Award to purchase new spectrometer will propel Wind Cave research forward

Award to purchase new spectrometer will propel Wind Cave research forward

Anna Flanders /

Joshua Sebree in Wind Cave

When University of Northern Iowa students go to Wind Cave National Park in South Dakota to learn about exploring our universe, they go armed with special equipment — but most important are the spectrometers, which help determine what trace minerals and organics may be present in the cave.

Now, the team will be able to purchase a new spectrometer to add to their ensemble, thanks to winning the SpectraWizard’s Spectroscopy Application Challenge, put on by StellarNet Inc., a company that makes spectrometers. The team has won $5,000 to put towards a spectrometer of their choice from StellarNet.

“When you're trying to put together these types of research projects and ideas, every bit of money counts,” said Joshua Sebree, an associate professor in the Department of Chemistry & Biochemistry who leads the team of Wind Cave students and submitted the winning application. “A $5,000 coupon to this company means we can set up a whole new system for a whole new type of research down in the cave and not have to spend all of the money out of our account. It's a chance for us to push our science significantly forward.”

For the competition, Sebree’s application focused on how his team uses spectroscopy while they are at the caves.

One of his students, Jenna Heinen, a junior majoring in biochemistry and physics with an emphasis in data science, submitted a separate application focused on the work she does in the lab recreating cave features. Since Heinen and Sebree are working on the same project, StellarNet decided to tie in Heinen and make it a joint win. 

Spectrometers are crucial to the team’s work because they help determine what trace minerals and organics may be present in cave features like crystals, while allowing the team to leave cave features that may have been in the cave for tens of thousands of years intact. 

“We can take all of these unique measurements of the crystals without damaging them or breaking them, so we can leave them behind for somebody else to enjoy,” said Sebree.

The crystals aren’t the only mesmerizing features to enjoy in the caves. The lake at the bottom of the cave is some of the purest water in the world, making it extra stunning. In fact, Sebree said the only other place where you can find water as organically pure and life-depleted as in Wind Cave is sealed underneath a glacier in Antarctica.
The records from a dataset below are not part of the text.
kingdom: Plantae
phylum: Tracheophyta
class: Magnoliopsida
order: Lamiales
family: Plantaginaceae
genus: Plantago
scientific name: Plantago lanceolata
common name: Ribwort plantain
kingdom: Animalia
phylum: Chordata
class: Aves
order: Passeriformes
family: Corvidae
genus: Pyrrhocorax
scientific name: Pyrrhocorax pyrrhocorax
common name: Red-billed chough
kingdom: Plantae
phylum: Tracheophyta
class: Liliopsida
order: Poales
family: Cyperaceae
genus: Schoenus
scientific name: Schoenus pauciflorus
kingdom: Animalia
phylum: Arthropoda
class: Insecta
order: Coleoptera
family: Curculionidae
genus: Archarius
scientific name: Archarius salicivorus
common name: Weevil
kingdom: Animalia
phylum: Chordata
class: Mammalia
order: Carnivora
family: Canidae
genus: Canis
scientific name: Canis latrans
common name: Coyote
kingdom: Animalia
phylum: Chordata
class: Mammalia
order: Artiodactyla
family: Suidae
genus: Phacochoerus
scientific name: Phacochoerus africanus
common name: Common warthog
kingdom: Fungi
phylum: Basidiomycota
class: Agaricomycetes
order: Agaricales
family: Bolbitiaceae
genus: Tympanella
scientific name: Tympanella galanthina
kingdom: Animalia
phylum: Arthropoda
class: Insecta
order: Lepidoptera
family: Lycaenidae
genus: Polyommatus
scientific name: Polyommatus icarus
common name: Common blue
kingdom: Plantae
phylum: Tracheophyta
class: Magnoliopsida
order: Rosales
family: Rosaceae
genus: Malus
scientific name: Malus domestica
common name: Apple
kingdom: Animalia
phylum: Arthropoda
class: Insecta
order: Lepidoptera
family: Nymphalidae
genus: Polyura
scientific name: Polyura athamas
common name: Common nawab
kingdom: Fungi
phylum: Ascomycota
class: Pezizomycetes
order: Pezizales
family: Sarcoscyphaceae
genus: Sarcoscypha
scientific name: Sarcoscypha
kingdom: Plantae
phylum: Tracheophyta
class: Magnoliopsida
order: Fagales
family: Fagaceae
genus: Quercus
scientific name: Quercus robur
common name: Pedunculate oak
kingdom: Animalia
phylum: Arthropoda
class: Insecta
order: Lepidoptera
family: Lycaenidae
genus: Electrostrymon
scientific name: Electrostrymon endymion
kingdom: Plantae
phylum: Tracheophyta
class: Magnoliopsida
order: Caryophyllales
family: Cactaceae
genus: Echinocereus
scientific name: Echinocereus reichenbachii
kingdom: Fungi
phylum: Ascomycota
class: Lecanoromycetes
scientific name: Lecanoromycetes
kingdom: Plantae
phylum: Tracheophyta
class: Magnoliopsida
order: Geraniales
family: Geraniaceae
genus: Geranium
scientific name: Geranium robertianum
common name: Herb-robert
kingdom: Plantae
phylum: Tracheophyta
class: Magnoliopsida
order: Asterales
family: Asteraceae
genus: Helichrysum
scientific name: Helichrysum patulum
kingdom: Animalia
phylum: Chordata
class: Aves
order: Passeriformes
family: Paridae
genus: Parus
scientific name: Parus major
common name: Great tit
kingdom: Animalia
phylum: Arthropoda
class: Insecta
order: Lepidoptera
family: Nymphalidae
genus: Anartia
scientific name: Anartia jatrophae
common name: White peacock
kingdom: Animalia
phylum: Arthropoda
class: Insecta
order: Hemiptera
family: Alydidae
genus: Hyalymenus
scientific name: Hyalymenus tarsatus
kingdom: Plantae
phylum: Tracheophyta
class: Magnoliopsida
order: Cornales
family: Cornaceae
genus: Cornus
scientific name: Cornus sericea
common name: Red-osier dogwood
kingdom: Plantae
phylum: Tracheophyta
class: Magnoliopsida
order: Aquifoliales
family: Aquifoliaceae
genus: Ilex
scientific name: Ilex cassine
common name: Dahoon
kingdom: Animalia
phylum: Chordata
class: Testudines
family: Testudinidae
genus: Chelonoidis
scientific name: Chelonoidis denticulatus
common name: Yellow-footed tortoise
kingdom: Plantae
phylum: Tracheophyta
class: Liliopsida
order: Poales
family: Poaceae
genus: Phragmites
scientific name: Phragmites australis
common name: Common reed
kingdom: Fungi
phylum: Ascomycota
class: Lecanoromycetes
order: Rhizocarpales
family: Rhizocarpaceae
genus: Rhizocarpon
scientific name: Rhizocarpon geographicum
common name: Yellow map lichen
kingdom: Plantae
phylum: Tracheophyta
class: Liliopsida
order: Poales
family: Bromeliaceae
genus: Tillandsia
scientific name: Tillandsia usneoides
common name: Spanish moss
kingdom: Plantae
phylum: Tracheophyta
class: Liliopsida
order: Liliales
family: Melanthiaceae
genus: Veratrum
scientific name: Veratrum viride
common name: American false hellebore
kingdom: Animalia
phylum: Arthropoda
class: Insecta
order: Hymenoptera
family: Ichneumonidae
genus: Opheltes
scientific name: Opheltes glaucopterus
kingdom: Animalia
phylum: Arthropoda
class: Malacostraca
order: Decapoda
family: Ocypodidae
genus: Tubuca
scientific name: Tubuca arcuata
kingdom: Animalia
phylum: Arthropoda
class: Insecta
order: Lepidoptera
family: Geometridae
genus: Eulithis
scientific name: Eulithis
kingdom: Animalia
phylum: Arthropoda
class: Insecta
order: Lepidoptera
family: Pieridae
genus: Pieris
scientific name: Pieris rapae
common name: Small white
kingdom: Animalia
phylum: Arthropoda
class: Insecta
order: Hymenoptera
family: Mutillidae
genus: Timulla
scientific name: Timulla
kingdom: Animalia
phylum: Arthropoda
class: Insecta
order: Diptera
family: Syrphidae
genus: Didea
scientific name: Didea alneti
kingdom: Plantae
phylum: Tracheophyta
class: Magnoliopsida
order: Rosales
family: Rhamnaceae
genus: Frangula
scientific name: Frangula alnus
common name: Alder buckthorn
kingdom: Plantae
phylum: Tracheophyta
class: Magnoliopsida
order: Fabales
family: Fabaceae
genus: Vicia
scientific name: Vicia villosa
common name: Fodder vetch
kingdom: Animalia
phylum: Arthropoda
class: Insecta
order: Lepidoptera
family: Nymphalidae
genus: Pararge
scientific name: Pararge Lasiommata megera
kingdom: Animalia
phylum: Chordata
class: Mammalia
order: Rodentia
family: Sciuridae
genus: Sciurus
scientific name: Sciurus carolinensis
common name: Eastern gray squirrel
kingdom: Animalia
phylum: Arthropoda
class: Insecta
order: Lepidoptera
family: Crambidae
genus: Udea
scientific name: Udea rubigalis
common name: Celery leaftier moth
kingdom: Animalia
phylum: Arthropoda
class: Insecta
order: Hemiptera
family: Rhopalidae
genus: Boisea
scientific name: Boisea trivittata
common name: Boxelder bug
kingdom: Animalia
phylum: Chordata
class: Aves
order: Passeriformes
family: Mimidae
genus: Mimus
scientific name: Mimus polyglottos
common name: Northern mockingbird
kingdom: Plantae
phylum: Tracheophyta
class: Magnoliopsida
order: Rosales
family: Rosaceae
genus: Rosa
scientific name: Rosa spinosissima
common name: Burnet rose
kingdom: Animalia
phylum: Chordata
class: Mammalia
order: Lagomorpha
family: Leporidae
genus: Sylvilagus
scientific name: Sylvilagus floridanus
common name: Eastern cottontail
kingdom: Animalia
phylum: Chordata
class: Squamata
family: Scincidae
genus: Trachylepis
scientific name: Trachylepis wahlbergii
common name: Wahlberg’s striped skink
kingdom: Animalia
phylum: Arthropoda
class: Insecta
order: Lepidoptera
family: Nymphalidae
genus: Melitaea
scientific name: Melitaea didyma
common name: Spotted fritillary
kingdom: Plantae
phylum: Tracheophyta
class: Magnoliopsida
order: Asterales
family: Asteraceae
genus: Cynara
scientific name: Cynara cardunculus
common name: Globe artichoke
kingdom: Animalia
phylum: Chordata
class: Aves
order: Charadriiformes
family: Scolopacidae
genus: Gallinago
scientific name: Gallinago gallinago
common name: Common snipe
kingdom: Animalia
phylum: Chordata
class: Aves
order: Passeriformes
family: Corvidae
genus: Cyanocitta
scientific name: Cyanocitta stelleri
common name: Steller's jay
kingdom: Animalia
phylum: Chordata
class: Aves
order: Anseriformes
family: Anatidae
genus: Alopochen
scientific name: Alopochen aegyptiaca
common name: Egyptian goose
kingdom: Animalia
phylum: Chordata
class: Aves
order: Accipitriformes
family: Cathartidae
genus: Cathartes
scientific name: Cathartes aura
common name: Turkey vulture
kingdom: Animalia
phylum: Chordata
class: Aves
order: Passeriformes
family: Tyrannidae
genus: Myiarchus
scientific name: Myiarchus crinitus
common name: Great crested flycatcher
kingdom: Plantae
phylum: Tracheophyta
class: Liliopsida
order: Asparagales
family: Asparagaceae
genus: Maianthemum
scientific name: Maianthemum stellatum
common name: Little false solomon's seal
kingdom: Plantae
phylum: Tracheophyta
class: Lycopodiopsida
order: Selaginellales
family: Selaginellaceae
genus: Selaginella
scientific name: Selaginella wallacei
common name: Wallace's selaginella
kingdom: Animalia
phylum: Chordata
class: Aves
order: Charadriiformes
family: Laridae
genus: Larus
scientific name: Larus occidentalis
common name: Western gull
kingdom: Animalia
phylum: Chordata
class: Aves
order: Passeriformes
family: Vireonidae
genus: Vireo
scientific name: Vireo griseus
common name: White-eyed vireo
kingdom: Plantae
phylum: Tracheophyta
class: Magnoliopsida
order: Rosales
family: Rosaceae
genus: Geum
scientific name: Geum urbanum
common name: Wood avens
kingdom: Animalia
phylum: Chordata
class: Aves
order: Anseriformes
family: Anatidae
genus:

Sebree brought his first group of students to Wind Cave in spring 2019 as part of a course designed to provide a hands-on approach to astrobiology and give undergraduate students a chance to use advanced instruments, including spectrometers.

“We're trying to see how Wind Cave works as a model system to understand the moons of the solar system,” Sebree explained. “This cave system can be used to better prep missions that will be exploring the icy moons of the solar system.”

After his second trip to the caves, Sebree describes himself as “addicted” to the experience.

To date, 54 of Sebree’s students have completed the journey to Wind Cave, and some have gone multiple times. He keeps track of all the trips by having his students sign a baseball cap once they’ve made it through the expedition.

“Creating these types of unique experiences for the students lets them get a taste of something they may fall in love with — something they didn't even know existed,” said Sebree. “They might find a new passion and hobby, or this might become their new career path.” 

Heinen has signed Sebree’s cap five times since she’s gone on five trips to Wind Cave. She’s grateful for the research experience the trips have provided her with even as an undergraduate.

“Undergrad research isn't really a big thing at every university,” she said. “UNI is a place where you can jump in right away freshman or sophomore year, get into research and see what this could look like as a career.”

Heinen said she applied for the research program in part because of her curiosity about life in space. She also thought the idea of exploring caves sounded fun.

“Someone having enough faith in me to run the experiments on my own and run the instrumentation on my own and do this data analysis isn't something I necessarily expected, but it's something I'm super excited about,” said Heinen. “I love it!”

While Heinen came to college thinking primarily about going into pharmaceuticals or drug development, she describes the cave exploration as having opened her eyes to the possibilities that await her in the future. Through the experience, she’s also grown especially fond of Wind Cave National Park.

“I like to call it my home away from home away from home,” said Heinen. “Obviously, since it’s part of the first research project I’ve ever been on, it’s always going to hold a special place in my heart. I would recommend going there to anyone.”

Heinen is looking forward to more trips to the cave, including one in December and another next summer.

Sebree said there are still plenty of targets the group has yet to hit, including a lake that will be a three-day round trip to get to and will require camping underground. Only a handful of people have ever made it to some of these spots, but he hopes it's something the group can do together – another once-in-a-lifetime opportunity that can only be had through UNI.